Oh yell. Shit i had sex 3 weeks after my son was born. Who cares when she had sex. Your not her mother. But yes, Jenn, 1 month is a lil to young for applesause. If you look it up or ask your docter, they will tell you 5 months and up for any kinda food besides milk and cereal. I asked my doc if i could start him and he said NO. Good job with the baby though.
You and your friends are really mean!!!! :blah: Who are you to judge her like you have been. You are real cowards post on here then go to your board and website and mock Jen there.

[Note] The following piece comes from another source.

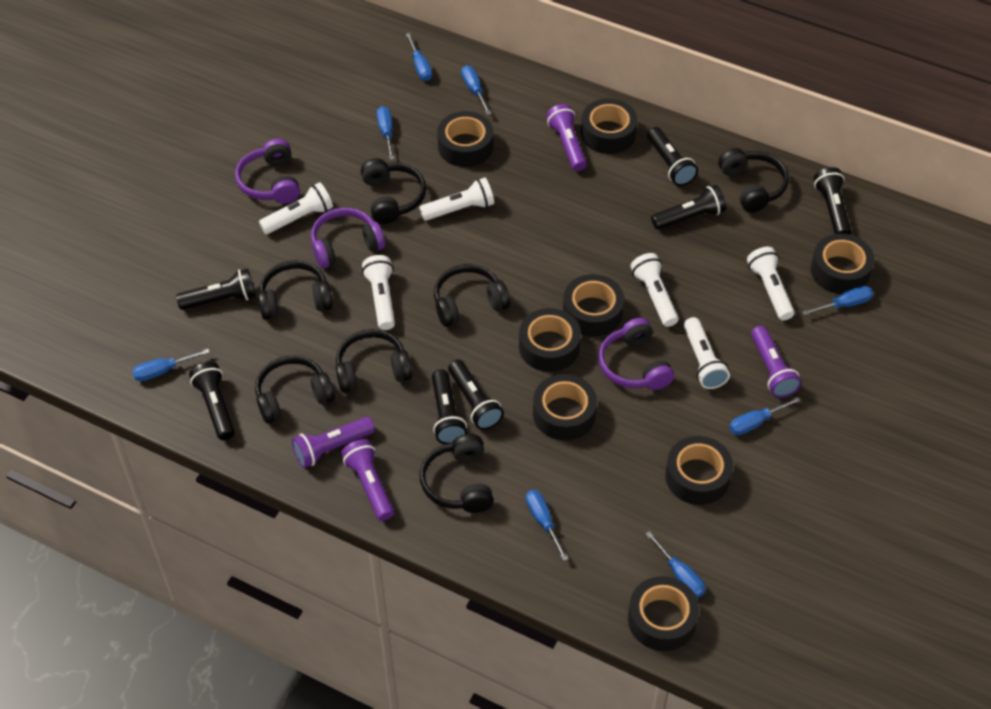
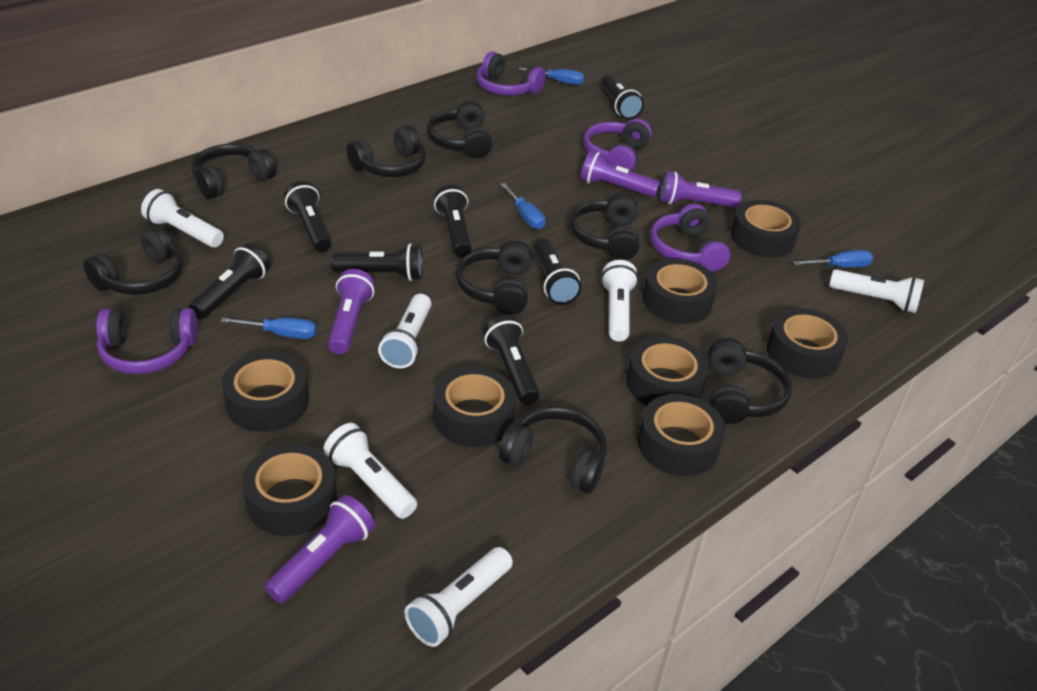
black headphones: [255,355,335,423] [258,260,332,320] [336,329,412,393] [361,158,426,224] [420,434,494,513] [434,264,510,327] [718,148,789,213] = 7 -> [83,226,183,295] [192,144,276,199] [347,125,426,177] [427,101,492,158] [456,240,533,315] [499,406,607,494] [569,193,639,260] [708,338,792,424] = 8
blue screwdriver: [132,349,210,382] [377,106,394,160] [406,33,432,81] [461,65,492,115] [526,490,568,561] [646,531,706,598] [729,397,800,435] [802,286,873,315] = 8 -> [221,317,317,339] [500,183,545,229] [519,67,584,85] [793,250,873,268] = 4
purple headphones: [235,139,300,204] [311,208,385,269] [598,318,674,390] = 3 -> [96,308,198,374] [476,52,546,95] [584,119,652,171] [650,204,731,272] = 4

I’m sorry to hear that some girls who are jealous of you are making fun you.
This dummy keeps posting about you (http://after-all.net/)
(http://www.after-all.net/envy/viewtopic.php?t=138)
Your are evil S. You have no idea what its like to reaise a baby.
:blah:
I fear the pain of having babies but i love the afterward when they’ve come out already lol. I’ve wanted to be a gynae for long long time =). I dun really noe about not having sex when. But it wun kill 0o” i think so.
Sorry Jenn, but I don’t want to know how many times you had sex. I’m not sure it’s appropriate for you to blog about it. We know you shag, but can you please keep it to yourselves? Maybe just tone it down a little? *shrug*
would woudl you know about babies?
Doctors typically DO advise you to wait 6 weeks to have sex after birth not only to allow your body to heal… but also because this is when you ARE the most fertile. Breast feeding makes you even more fertile so please be careful Jenny.
I do have two kids, and I know from experience that babies really can’t handle cereal.. and applesauce is just way to acidic for an infant’s system to digest. Just my 2cents.
Seriously, if you don’t like what Jenn writes, you don’t have to read it.
Yay for making the point without attacking.
It’s Jenn’s blog, she can write whatever she damn well pleases in it. If you don’t like what she writes about, don’t read it.
Aah, but Sonya is a regular visitor to K-M-K and is the type of visitor that explores /everything/, so maybe post a little warning or lock the entries?
And don’t get all emotional.
Again, why should she?
That wasn’t graphic at all. She pays for the webspace, not you.